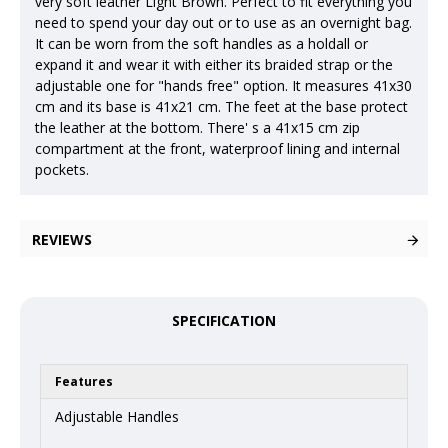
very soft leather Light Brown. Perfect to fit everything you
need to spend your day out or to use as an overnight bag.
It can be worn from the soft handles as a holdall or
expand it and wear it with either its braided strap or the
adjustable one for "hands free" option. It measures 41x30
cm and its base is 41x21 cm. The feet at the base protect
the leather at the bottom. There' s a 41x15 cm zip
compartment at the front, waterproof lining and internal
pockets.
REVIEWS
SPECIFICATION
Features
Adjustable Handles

▸ **Task instructions**
Transcribe only the trailing portion of the entries above: the line that contains "adjustable one for" and each line after it.

▸ **Written response**
adjustable one for "hands free" option. It measures 41x30
cm and its base is 41x21 cm. The feet at the base protect
the leather at the bottom. There' s a 41x15 cm zip
compartment at the front, waterproof lining and internal
pockets.
REVIEWS
SPECIFICATION
Features
Adjustable Handles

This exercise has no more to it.